Marisel Salazar thought the hardest part would be getting her daughter through the pandemic. Instead, the fight that shaped her view of school choice began after Florida forced schools to reopen in 2021 and her child started kindergarten in August 2021.
Her daughter was 6 years old, and what should have been a routine start to school quickly turned into something else. Salazar says the child’s kindergarten teacher retired early after 28 years in the classroom, and the year ended with a substitute because no replacement could be found. In first grade, her daughter told her she had no friends and that nobody wanted to play with her. “That question changed her life,” Salazar said of the moment she pressed for help.
The family’s next step was an evaluation requested by the teacher and the administration. An independent assessment found that the girl is on the autism spectrum and has ADHD with impulsivity. After that, school officials recommended moving her into a modified classroom, and Salazar says the change transformed her experience. Once she moved, her daughter started excelling and found a best friend.
Salazar now points to that sequence as the reason she distrusts the idea that a voucher can substitute for the legal protections built into public education. Her daughter has an Individualized Education Plan, which Salazar says guarantees accommodations at no cost under federal law. Florida’s voucher programs, she says, do not require private schools to honor an IEP. “The moment I take that voucher, I stop being a parent with legal rights and become a customer hoping for the best,” she said.
That is why the state’s school choice push lands differently for families like hers. The appeal is easy to understand: more options, less bureaucracy, and a way out of schools that do not work. But Salazar says the public system is still the only one legally bound to serve every child, including the ones who need the most support. Private schools, she argues, can simply turn away students whose behavior becomes too difficult.
Her view is shaped not just by her daughter’s diagnosis but by what she has watched unfold around Florida schools more broadly. She links the current debate to Moms for Liberty protests, battles over masking, attacks on teachers and the state’s book bans, saying the climate helped drive away experienced educators. She says a veteran kindergarten teacher left early because the job had become toxic and the salary was no longer sustainable.

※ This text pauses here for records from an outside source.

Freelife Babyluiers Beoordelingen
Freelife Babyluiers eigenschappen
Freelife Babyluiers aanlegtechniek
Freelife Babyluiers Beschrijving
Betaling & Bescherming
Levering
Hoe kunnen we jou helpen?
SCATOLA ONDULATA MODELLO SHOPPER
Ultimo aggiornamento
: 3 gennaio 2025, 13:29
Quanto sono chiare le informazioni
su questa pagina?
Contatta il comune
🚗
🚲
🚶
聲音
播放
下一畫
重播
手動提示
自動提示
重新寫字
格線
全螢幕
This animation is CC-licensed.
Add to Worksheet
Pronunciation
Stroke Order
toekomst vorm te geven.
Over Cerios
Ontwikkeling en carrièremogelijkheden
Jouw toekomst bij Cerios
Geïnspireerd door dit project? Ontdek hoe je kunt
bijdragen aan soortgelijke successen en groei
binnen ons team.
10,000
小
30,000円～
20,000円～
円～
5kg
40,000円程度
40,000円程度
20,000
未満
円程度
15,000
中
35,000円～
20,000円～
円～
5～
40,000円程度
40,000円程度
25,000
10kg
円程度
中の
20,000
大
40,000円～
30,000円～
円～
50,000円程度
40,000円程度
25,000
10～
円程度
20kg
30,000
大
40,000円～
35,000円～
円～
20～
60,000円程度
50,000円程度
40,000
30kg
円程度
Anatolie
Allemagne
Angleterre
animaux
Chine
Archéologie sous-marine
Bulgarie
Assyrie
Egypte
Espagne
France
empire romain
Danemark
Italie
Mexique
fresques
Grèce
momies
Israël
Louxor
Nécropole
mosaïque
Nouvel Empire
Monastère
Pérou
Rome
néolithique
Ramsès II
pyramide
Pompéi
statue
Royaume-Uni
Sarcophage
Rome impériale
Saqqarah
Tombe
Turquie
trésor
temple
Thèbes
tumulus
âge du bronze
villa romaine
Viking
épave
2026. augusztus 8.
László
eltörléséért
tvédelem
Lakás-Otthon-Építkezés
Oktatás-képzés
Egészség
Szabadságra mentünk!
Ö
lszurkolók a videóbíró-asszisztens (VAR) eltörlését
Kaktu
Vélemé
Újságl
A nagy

The result, in her telling, is a system where families are told they are being given freedom while schools lose the people and tools needed to serve children who do not fit neatly into a standard classroom. Her daughter’s story is her proof point: the public school system failed her at first, then helped her once the right evaluation and placement were finally in place.
For Salazar, that is the part of school choice that matters most today. The question is not whether families want options. It is whether a voucher can offer the same protection as a legal right, and on that point she says the answer is no.